The Pastor App

Last fall Ken McKibben of Mediamerge gave me the idea of using the iPad as a way to integrate my tasks of study, blogging, annotation, teaching, and preaching. The initial quest was to find a way I could take control of presentations from the pulpit and be more spontaneous while teaching as if I were teaching in a small classroom with a whiteboard. Ken offered me the iPad as a solution and since then I have found it to be the most versatile and indispensible tool of my ministry. Here is a list of apps that make iPad a must have for pastors:


1. Kindle and Logos – the books are cheaper than print copies, and no matter how many you buy the iPad never gets heavy! If you are like me, you always have a stack of books in your hand. When I leave the office I look like a camel. I usually have a gym bag, a computer bag, and a book bag. With the iPad I have alleviated any need for carrying my laptop and I have reduced my book bag down from 40 pounds to about 3. Now my book bag consists of an iPad keyboard, the iPad, my journaling Bible, and a magazine or two that I am working through. I have a feeling that in a matter of months most all magazines will also be iPad apps thus drastically reducing my mag stack. Mrs. Branam will be overjoyed!

2. Whiteboard HD and Airsketch – these are two “whitboarding” apps that allow you to post maps, charts, graphics, or a clean canvas for teaching. Each of them offers a selection of colored marker tools which when used along with the iPad stylus allows you to mark up the screen as you like. Warning: writing on the iPad is difficult. My penmanship is just below doctor’s prescription to begin with, on iPad it descends to hieroglyphics. What makes writing on iPad difficult is that you can’t rest your palm on the screen as you do when you write with a pen and paper. Whiteboard HD updated their app so that you can draw on two separate screen touches. For me, this update made Whitebaord HD even more difficult for my applications, but I still use it.

The iPad does not naturally translate to a secondary monitor, only certain apps offer visual output – be careful when buying them that you get one that does. I do not understand why the iPad has a monitor out but does not translate the desktop to monitor like a laptop. If the folks at Apple ever allowed iPad to visualize the desktop on a monitor, the pastor/teacher applications for iPad would grow exponentially.

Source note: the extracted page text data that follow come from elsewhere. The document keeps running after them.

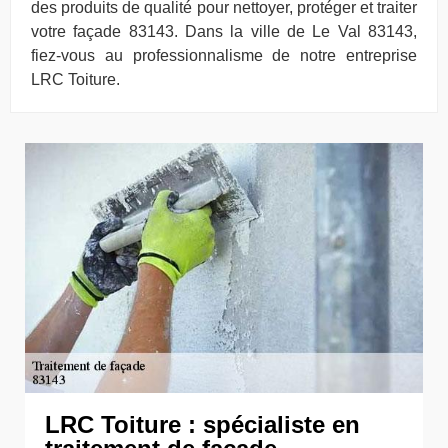
des produits de qualité pour nettoyer, protéger et traiter
votre façade 83143. Dans la ville de Le Val 83143,
fiez-vous au professionnalisme de notre entreprise
LRC Toiture.
LRC Toiture : spécialiste en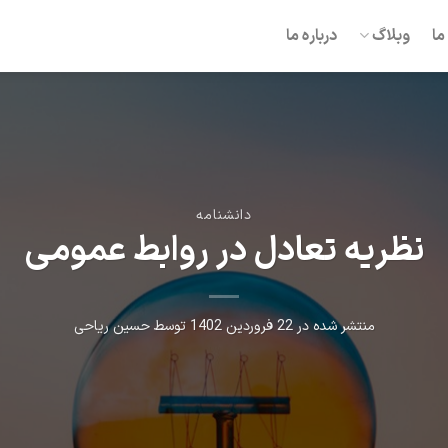
ما
وبلاگ
درباره ما
دانشنامه
نظریه تعادل در روابط عمومی
منتشر شده در
22 فروردین 1402
توسط
حسین ریاحی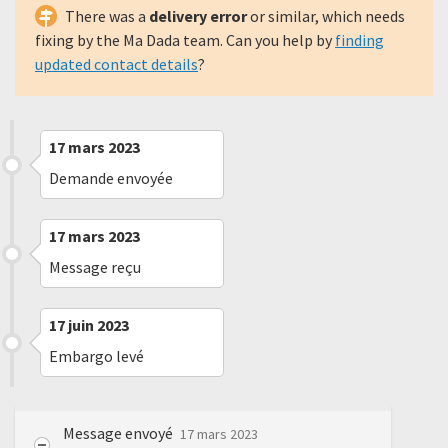
There was a
delivery error
or similar, which needs
fixing by the Ma Dada team. Can you help by
finding
updated contact details
?
17 mars 2023
Demande envoyée
17 mars 2023
Message reçu
17 juin 2023
Embargo levé
Message envoyé
17 mars 2023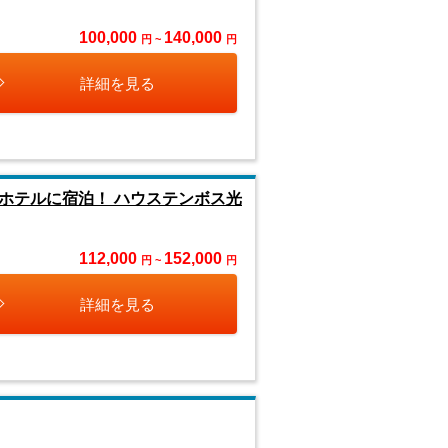
100,000
140,000
円 ~
円
詳細を見る
クホテルに宿泊！ ハウステンボス光
112,000
152,000
円 ~
円
詳細を見る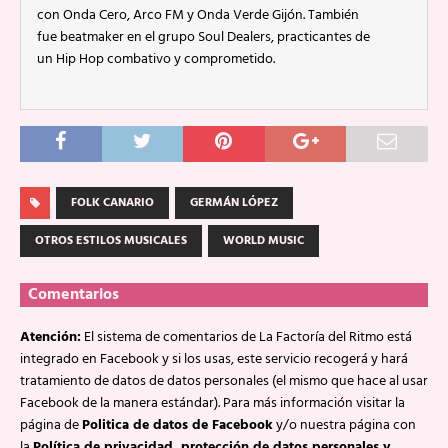
con Onda Cero, Arco FM y Onda Verde Gijón. También
fue beatmaker en el grupo Soul Dealers, practicantes de
un Hip Hop combativo y comprometido.
FOLK CANARIO
GERMÁN LÓPEZ
OTROS ESTILOS MUSICALES
WORLD MUSIC
Comentarios
Atención:
El sistema de comentarios de La Factoría del Ritmo está
integrado en Facebook y si los usas, este servicio recogerá y hará
tratamiento de datos de datos personales (el mismo que hace al usar
Facebook de la manera estándar). Para más información visitar la
página de
Politica de datos de Facebook
y/o nuestra página con
la
Política de privacidad, protección de datos personales y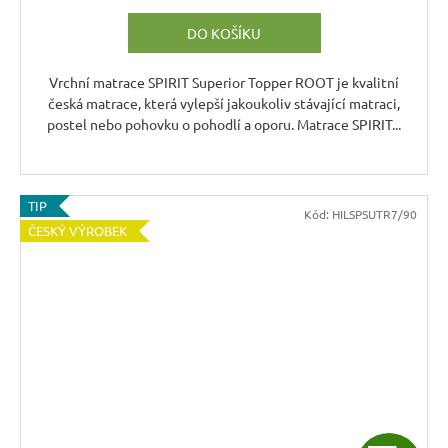
M
DO KOŠÍKU
A
Vrchní matrace SPIRIT Superior Topper ROOT je kvalitní
česká matrace, která vylepší jakoukoliv stávající matraci,
postel nebo pohovku o pohodlí a oporu. Matrace SPIRIT...
TIP
Kód:
HILSPSUTR7/90
ČESKÝ VÝROBEK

Whiteboard HD is a good app, but you must have the iPad plugged into a VGA cable to use it. The connection can be “iffy.” If you own anything Mac you know the connections to plugs can be precarious. I know this is so that you won’t catch a cord with your leg and thus turn your small fortune of an investment into a pile of electronic floor junk, but for me, these connections are a little too safe. Airsketch un-tethers your iPad as it uses a wifi connection to transmit the image from iPad to another monitored system on the same network. Airsketch offers the user great versatility as you can move around the room freely and transmit your images to your auditorium monitors.

3. Notes and Notify – I am a legal pad junkie. Notes and Notify have helped me to drastically reduce my legal pad trash piles. Notify is more versatile as it allows you to build separate notebooks, annotate web pages, type notes, or insert graphics. Notify also offers several ways to export your data for printing. Notes is a simple legal pad on iPad. If you need to type in a quick thought, Notes is the way to go.

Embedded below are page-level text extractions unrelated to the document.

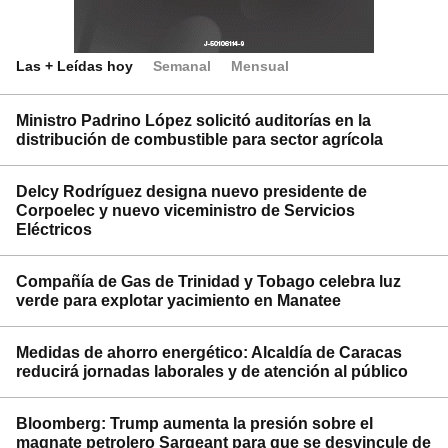
Las + Leídas hoy
Semanal
Mensual
Ministro Padrino López solicitó auditorías en la
distribución de combustible para sector agrícola
Delcy Rodríguez designa nuevo presidente de
Corpoelec y nuevo viceministro de Servicios
Eléctricos
Compañía de Gas de Trinidad y Tobago celebra luz
verde para explotar yacimiento en Manatee
Medidas de ahorro energético: Alcaldía de Caracas
reducirá jornadas laborales y de atención al público
Bloomberg: Trump aumenta la presión sobre el
magnate petrolero Sargeant para que se desvincule de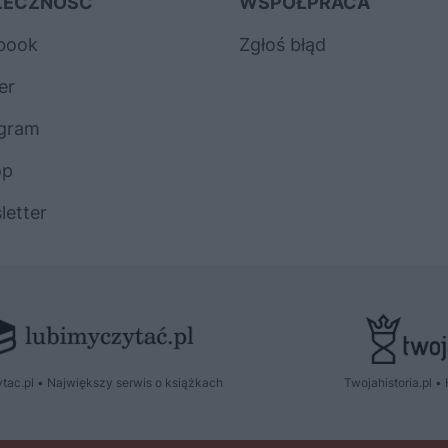
ŁECZNOŚĆ
WSPÓŁPRACA
book
Zgłoś błąd
er
agram
op
letter
tac.pl • Największy serwis o książkach
Twojahistoria.pl • 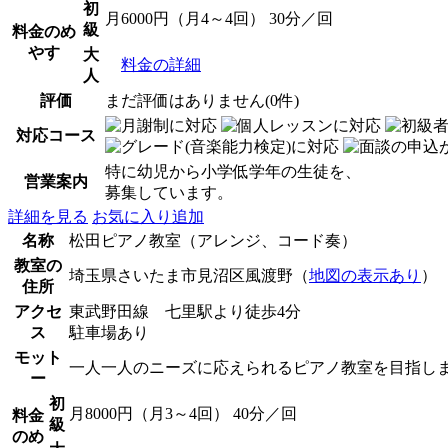
初
月6000円（月4～4回） 30分／回
級
料金のめ
やす
大
料金の詳細
人
評価
まだ評価はありません(0件)
対応コース
特に幼児から小学低学年の生徒を、
営業案内
募集しています。
詳細を見る
お気に入り追加
名称
松田ピアノ教室（アレンジ、コード奏）
教室の
埼玉県さいたま市見沼区風渡野（
地図の表示あり
）
住所
アクセ
東武野田線 七里駅より徒歩4分
ス
駐車場あり
モット
一人一人のニーズに応えられるピアノ教室を目指し
ー
初
月8000円（月3～4回） 40分／回
料金
級
のめ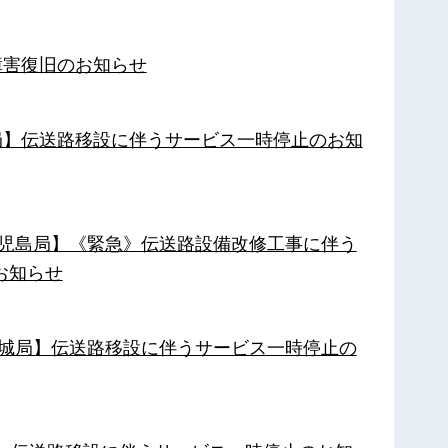
障害復旧のお知らせ
南局】伝送路移設に伴うサービス一時停止のお知
【鹿児島局】《緊急》伝送路設備改修工事に伴う
お知らせ
【都城局】伝送路移設に伴うサービス一時停止の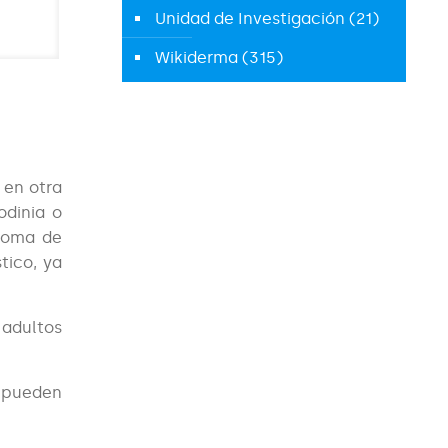
Unidad de Investigación
(21)
Wikiderma
(315)
 en otra
odinia o
ntoma de
tico, ya
 adultos
e pueden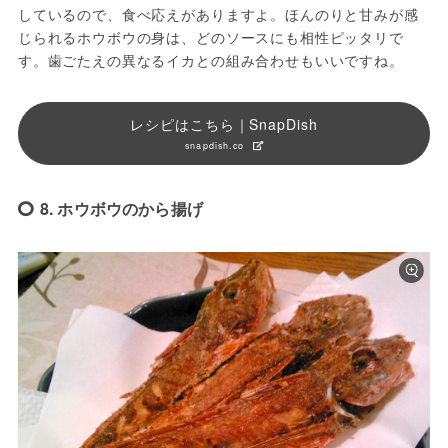
しているので、食べ応えがありますよ。ほんのりと甘みが感
じられるホウボウの身は、どのソースにも相性ピッタリで
す。歯ごたえの異なるイカとの組み合わせもいいですね。
レシピはこちら｜SnapDish
snapdish.co
8. ホウボウのから揚げ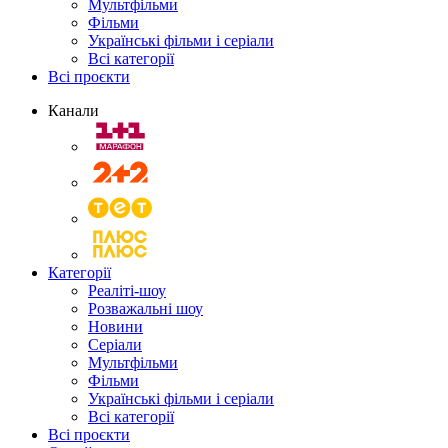
Мультфільми
Фільми
Українські фільми і серіали
Всі категорії
Всі проєкти
Канали
Категорії
Реаліті-шоу
Розважальні шоу
Новини
Серіали
Мультфільми
Фільми
Українські фільми і серіали
Всі категорії
Всі проєкти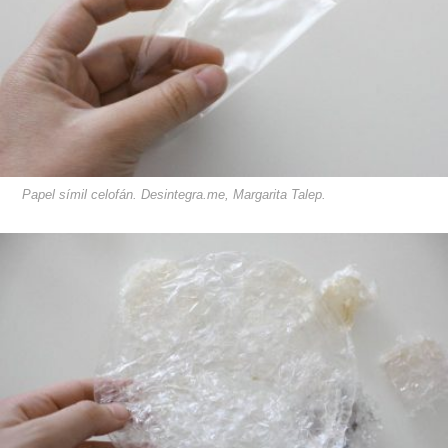
Papel símil celofán. Desintegra.me, Margarita Talep.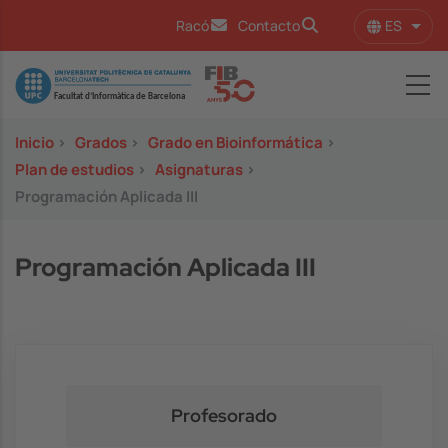
Pasar al contenido principal
ES
Racó
Contacto
Lista
Image
Inicio
>
Grados
>
Grado en Bioinformática
>
Plan de estudios
>
Asignaturas
>
Programación Aplicada III
Programación Aplicada III
Profesorado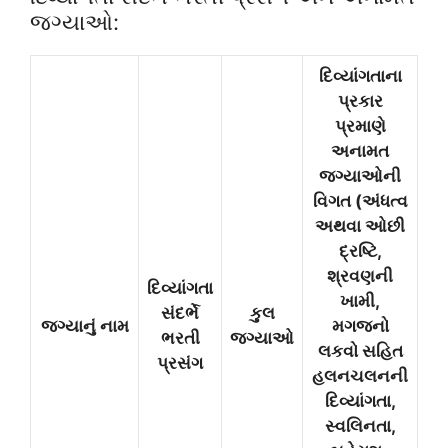
જગ્યાઓ:
દિવ્યાંગતાના
પ્રકાર
પ્રમાણે
અનામત
જગ્યાઓની
વિગત (અંધત્વ
અથવા ઓછી
દ્રષ્ટિ,
શ્રવણની
દિવ્યાંગતા
ખામી,
સંદર્ભે
કુલ
જગ્યાનું નામ
મગજનો
ભરતી
જગ્યાઓ
લકવો સહિત
પ્રસંગ
હલનચલનની
દિવ્યાંગતા,
સ્વલિનતા,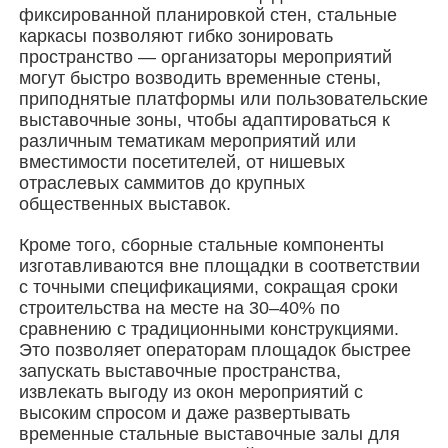
фиксированной планировкой стен, стальные
каркасы позволяют гибко зонировать
Стальная конструкция здания
пространство — организаторы мероприятий
могут быстро возводить временные стены,
приподнятые платформы или пользовательские
Мастерская стальных конструкций
выставочные зоны, чтобы адаптироваться к
различным тематикам мероприятий или
вместимости посетителей, от нишевых
склад стальной конструкции
отраслевых саммитов до крупных
общественных выставок.
Стальные конструкции
Кроме того, сборные стальные компоненты
изготавливаются вне площадки в соответствии
с точными спецификациями, сокращая сроки
Тяжелая стальная структура
строительства на месте на 30–40% по
сравнению с традиционными конструкциями.
Это позволяет операторам площадок быстрее
Мост из стальной конструкции
запускать выставочные пространства,
извлекать выгоду из окон мероприятий с
высоким спросом и даже развертывать
Стальная конструкция офиса
временные стальные выставочные залы для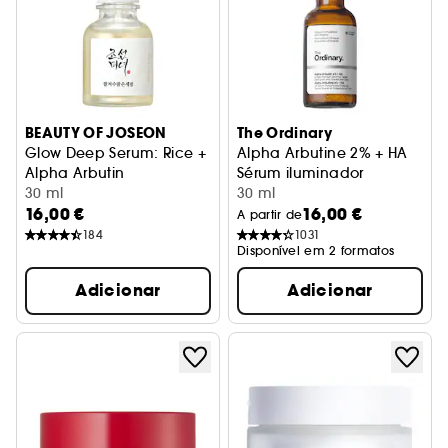
BEAUTY OF JOSEON
The Ordinary
Glow Deep Serum: Rice +
Alpha Arbutine 2% + HA
Alpha Arbutin
Sérum iluminador
Tez radiante e uniforme
30 ml
30 ml
16,00 €
16,00 €
A partir de
184
1031
Disponível em 2 formatos
Adicionar
Adicionar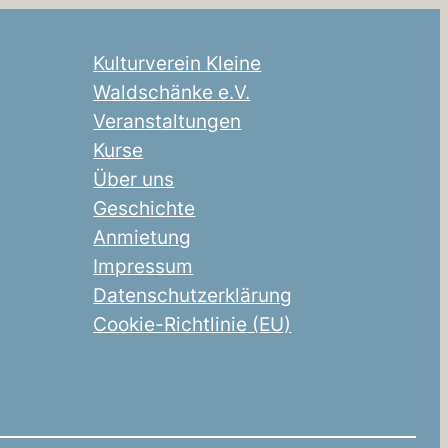
Kulturverein Kleine
Waldschänke e.V.
Veranstaltungen
Kurse
Über uns
Geschichte
Anmietung
Impressum
Datenschutzerklärung
Cookie-Richtlinie (EU)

4. Keynote and Keynote Remote – If you have a scripted presentation created in PowerPoint or Apple’s Keynote, the iPad allows you to control your presentation from the pulpit. With Keynote you can not only build attractive presentations, but you can also import PowerPoint presentations without any virtual jumbling that will mess them up. Keynote Remote allows you to control another computer on the same network that also has Keynote. Like Airsketch, Keynote remote allows you to un-tether your iPad from a VGA cable and move about the room.

5. Pages – Pages is Apple’s answer to Word. I write a lot. With Apple’s Bluetooth keyboard (which weighs virtually nothing, is very reasonably priced, and is the same size as a laptop board) I have alleviated any need to carry a laptop. There are some features of iPad’s Pages that is missing from the laptop version, ie. footnoting, but hopefully future editions will add this feature. Even still, Pages is a must – and yes, it easily imports and exports documents for printing or to and from Word.

6. The Unknown App – like the unknown god at Mars Hill, with Apple’s App store, there is always room for one more. Weekly I find new apps that are useful to ministry or are just plain cool. Some of my favorite non-ministry apps include Pinball HD, SimCity DLX, TweetDeck, Star Walk, Google Earth, Netflix, The Weather Channel, Appstream, Nightstand (a must if you travel), and Bowmaster HD. With such an open community of development the iPad morphs and literally “becomes” something else week to week.

If you are a pastor or a teacher, I highly recommend the iPad. Thanks Ken!